A data collection template has been designed to ensure a measure of uniformity in the cognitive fields around which the details of each subject’s life are arranged. [29] Insofar as such data as birth dates are actually available, these are included. Otherwise, an attempt is made to link the birth of a subject to a particular period or an auspicious event. Wherever possible, published as well as oral sources of information are utilized. While documentation can pose a serious challenge, the standards commonly employed by those working in the field of oral history are utilized. [30]

The database is comprised of two levels of information: one, the Dictionary itself, is accessible on-line and on CD-ROM; the other, the Dictionary’s working database, is accessible only to the editors. The former contains information on figures who, if not deceased, are advanced in years; while the latter stores information on still active subjects who are likely to merit inclusion in the database someday.

DIRECTIVE 1: From the records, copy verbatim every line from the one containing "class: Polypodiopsida" through the one containing "locality: Ballaugh, Isle of Man", both included.

THE DATA:
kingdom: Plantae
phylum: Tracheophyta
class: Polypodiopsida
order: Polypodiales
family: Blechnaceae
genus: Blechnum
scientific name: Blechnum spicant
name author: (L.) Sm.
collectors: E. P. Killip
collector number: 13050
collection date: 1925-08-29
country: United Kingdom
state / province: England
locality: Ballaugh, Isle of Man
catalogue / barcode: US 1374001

...

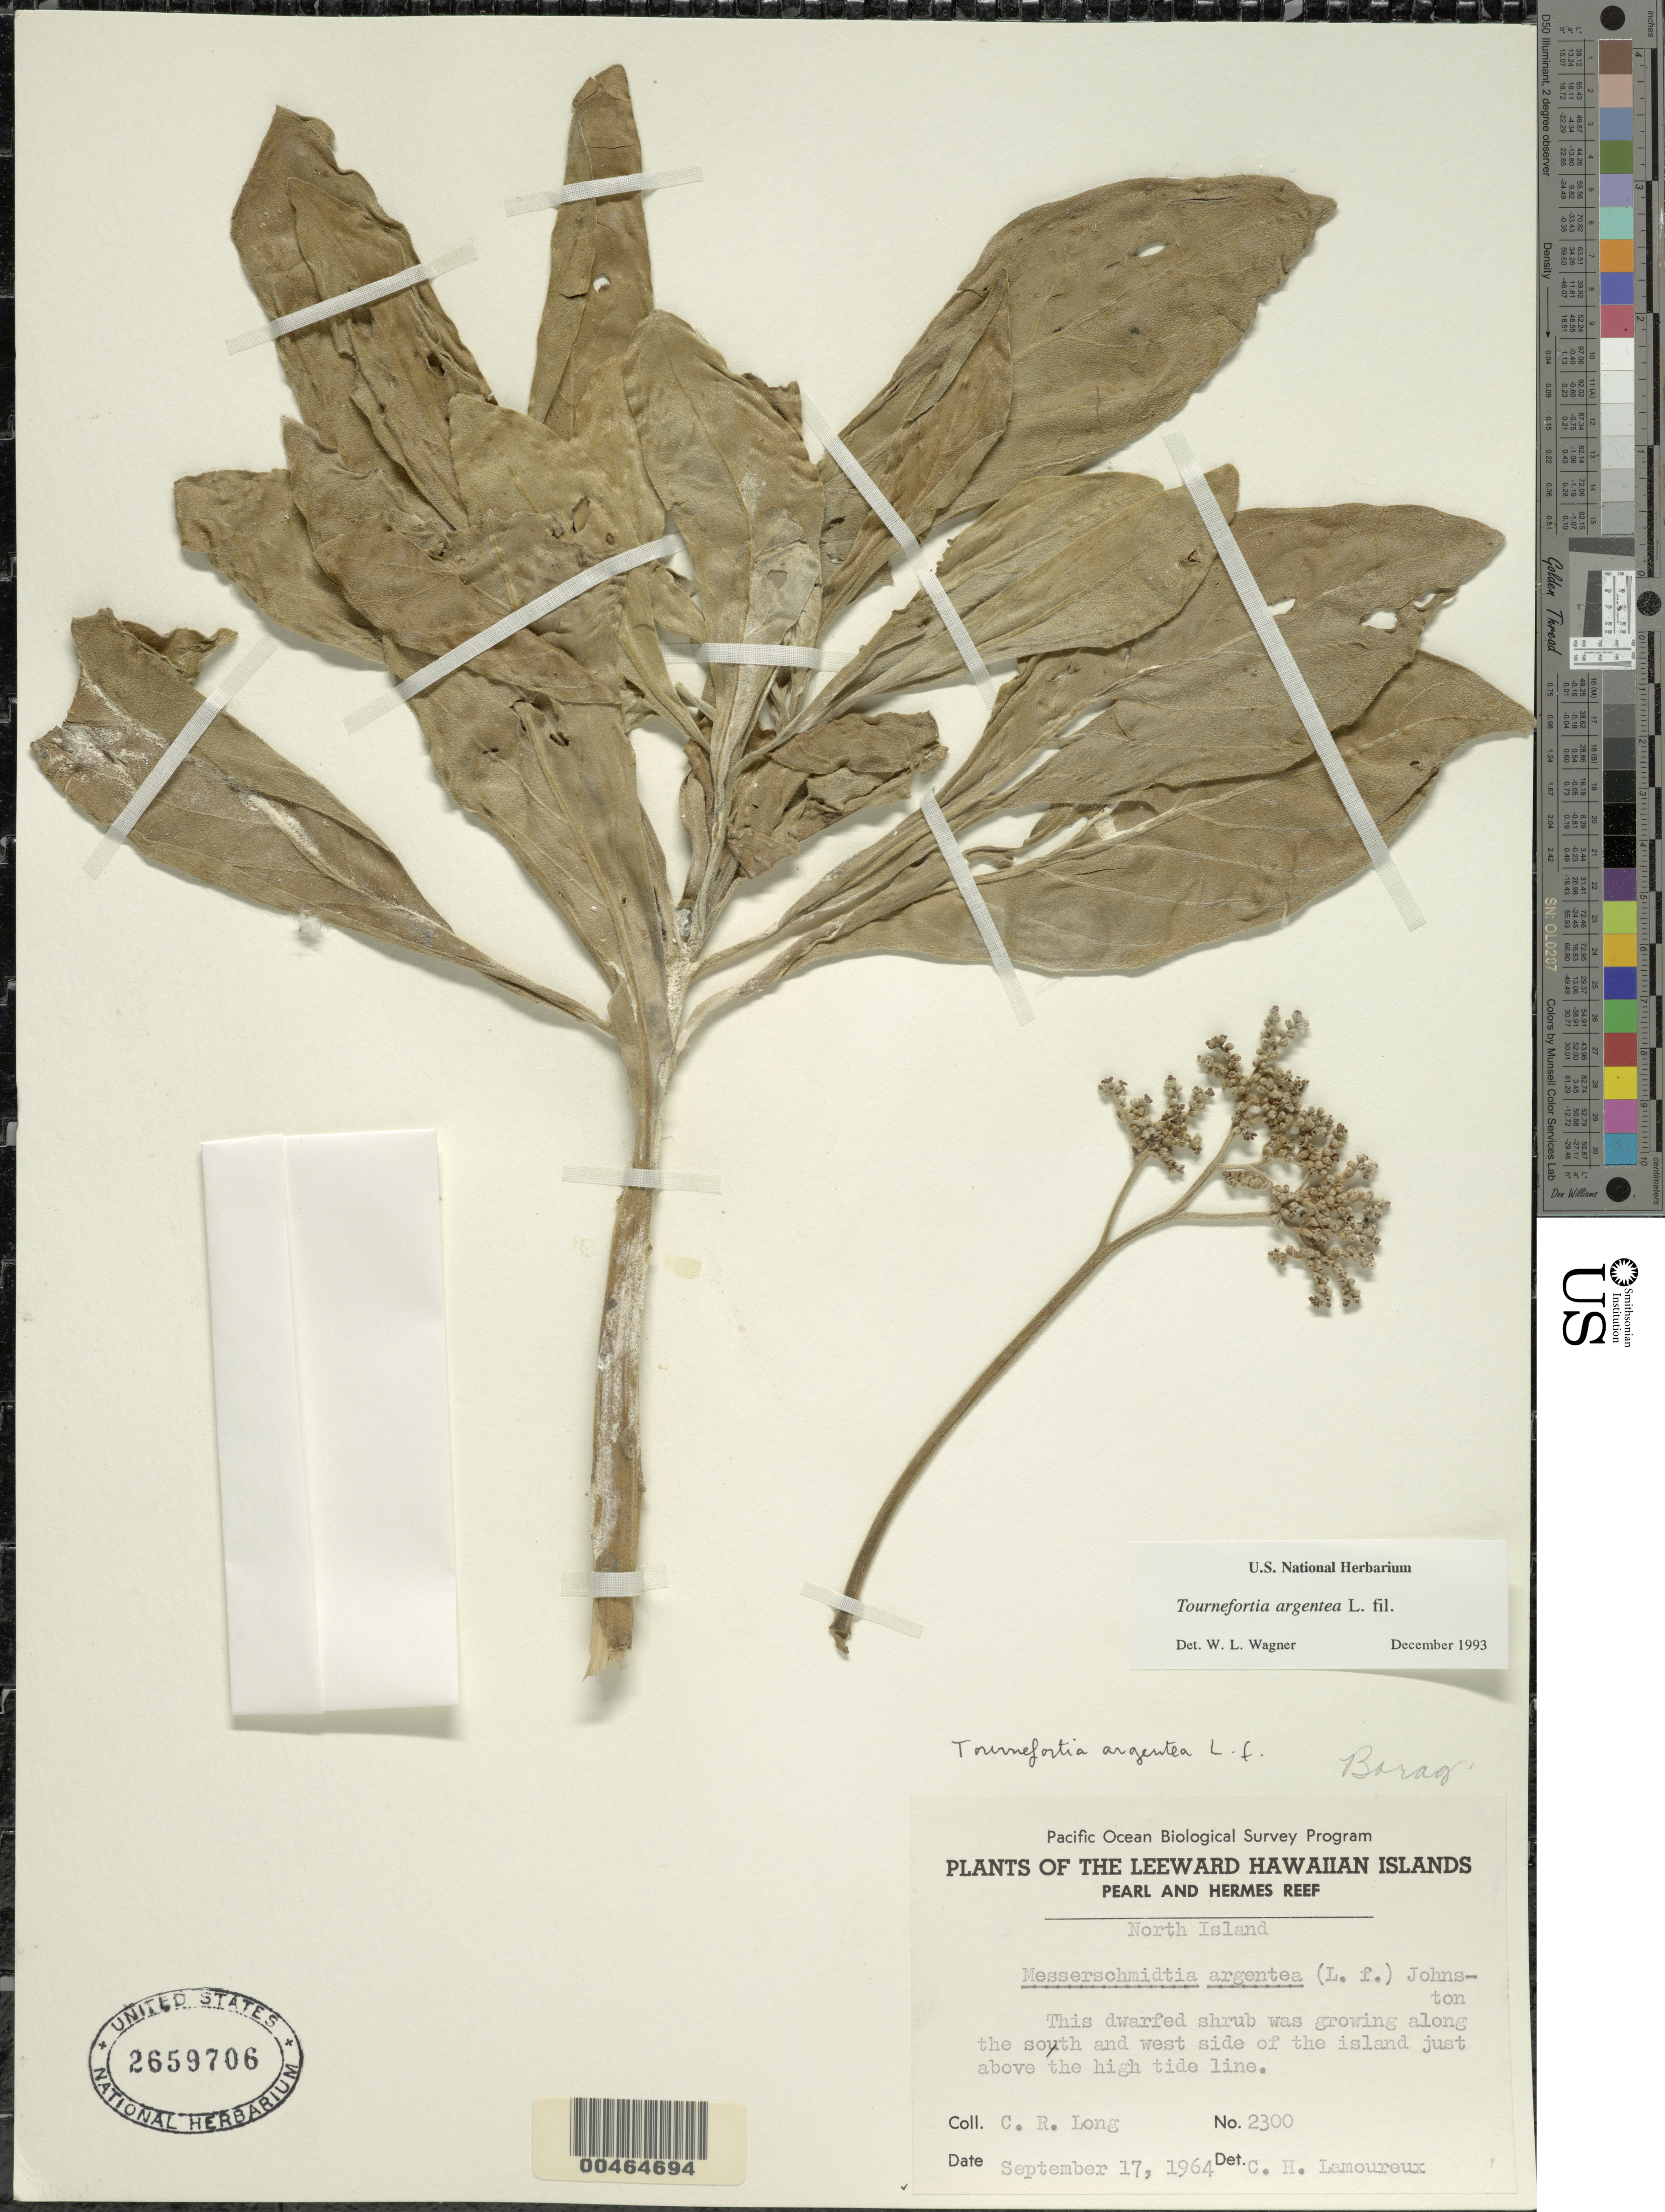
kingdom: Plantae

DIRECTIVE 2: According to the text on the dictionary database, who can access the Dictionary's working database?

REPLY 1:
class: Polypodiopsida
order: Polypodiales
family: Blechnaceae
genus: Blechnum
scientific name: Blechnum spicant
name author: (L.) Sm.
collectors: E. P. Killip
collector number: 13050
collection date: 1925-08-29
country: United Kingdom
state / province: England
locality: Ballaugh, Isle of Man

REPLY 2: Only the editors.